YOUR TASK: Below are entries; tally how many lines hold the string "puramente" and answer with only that figure.

MATERIAL TO PROCESS:
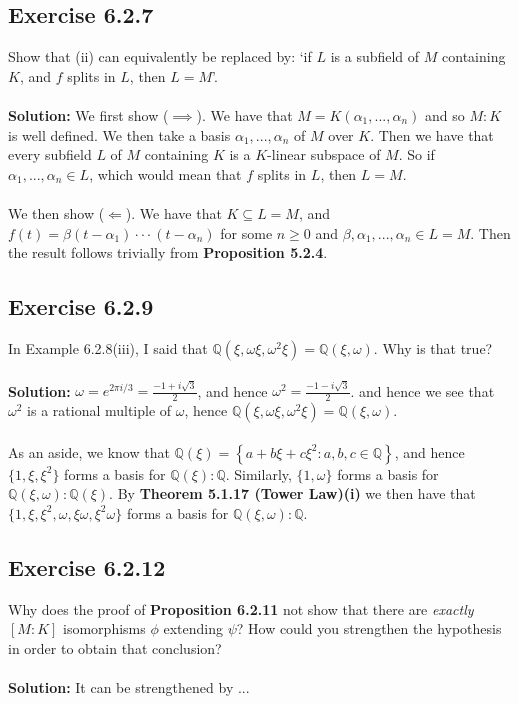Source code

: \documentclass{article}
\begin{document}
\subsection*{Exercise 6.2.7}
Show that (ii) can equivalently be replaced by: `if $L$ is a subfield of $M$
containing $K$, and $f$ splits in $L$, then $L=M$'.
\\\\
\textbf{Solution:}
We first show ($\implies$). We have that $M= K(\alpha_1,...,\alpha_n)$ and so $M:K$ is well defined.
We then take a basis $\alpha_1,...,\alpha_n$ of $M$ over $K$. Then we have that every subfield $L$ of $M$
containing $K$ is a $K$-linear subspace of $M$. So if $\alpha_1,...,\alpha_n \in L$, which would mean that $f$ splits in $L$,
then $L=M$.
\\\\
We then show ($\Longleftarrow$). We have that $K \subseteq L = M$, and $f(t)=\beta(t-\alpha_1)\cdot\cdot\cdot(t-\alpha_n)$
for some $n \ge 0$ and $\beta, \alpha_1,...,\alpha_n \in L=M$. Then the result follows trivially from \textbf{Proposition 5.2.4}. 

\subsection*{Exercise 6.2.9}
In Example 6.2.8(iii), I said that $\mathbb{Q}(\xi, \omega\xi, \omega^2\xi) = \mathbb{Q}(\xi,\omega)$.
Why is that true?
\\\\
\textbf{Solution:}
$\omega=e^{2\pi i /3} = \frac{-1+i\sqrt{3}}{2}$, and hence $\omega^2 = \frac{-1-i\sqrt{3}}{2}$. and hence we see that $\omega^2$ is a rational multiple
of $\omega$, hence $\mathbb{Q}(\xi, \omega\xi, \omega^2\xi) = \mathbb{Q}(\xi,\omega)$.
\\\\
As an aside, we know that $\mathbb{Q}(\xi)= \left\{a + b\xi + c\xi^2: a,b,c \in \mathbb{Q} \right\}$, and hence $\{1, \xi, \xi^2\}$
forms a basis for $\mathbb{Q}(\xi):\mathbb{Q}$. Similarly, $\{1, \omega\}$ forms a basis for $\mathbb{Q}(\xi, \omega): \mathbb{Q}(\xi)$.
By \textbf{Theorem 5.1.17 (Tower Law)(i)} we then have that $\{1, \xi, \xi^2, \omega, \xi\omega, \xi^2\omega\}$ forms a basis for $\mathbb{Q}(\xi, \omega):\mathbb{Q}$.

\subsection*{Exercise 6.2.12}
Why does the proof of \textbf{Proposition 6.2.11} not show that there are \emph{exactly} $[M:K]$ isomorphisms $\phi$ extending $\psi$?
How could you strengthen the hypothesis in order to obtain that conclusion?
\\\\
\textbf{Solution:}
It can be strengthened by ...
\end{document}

--

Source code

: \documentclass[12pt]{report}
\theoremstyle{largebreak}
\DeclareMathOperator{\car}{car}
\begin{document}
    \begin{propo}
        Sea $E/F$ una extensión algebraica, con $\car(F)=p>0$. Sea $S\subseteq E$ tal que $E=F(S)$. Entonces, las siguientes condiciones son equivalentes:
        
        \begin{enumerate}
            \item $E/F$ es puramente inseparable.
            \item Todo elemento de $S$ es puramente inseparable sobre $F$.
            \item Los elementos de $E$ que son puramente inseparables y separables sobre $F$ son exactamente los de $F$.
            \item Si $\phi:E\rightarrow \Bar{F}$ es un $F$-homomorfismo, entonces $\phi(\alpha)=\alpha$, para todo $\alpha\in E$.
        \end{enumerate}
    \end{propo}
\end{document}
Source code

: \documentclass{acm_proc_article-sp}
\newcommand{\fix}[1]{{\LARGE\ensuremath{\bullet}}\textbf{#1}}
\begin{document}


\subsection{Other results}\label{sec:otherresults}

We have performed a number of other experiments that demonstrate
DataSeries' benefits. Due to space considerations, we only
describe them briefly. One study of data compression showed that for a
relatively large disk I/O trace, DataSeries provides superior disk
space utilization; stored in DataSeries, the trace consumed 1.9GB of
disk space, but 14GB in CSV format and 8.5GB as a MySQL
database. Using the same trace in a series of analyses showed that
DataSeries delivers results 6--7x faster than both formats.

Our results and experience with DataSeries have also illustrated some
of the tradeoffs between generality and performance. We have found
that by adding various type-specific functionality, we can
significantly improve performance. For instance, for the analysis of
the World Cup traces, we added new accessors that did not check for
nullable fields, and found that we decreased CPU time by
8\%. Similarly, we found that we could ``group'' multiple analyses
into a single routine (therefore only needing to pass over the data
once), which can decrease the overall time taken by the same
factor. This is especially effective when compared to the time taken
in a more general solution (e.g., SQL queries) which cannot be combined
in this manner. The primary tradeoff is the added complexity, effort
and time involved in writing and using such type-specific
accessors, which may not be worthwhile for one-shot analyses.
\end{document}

EXERCISE OUTPUT: 3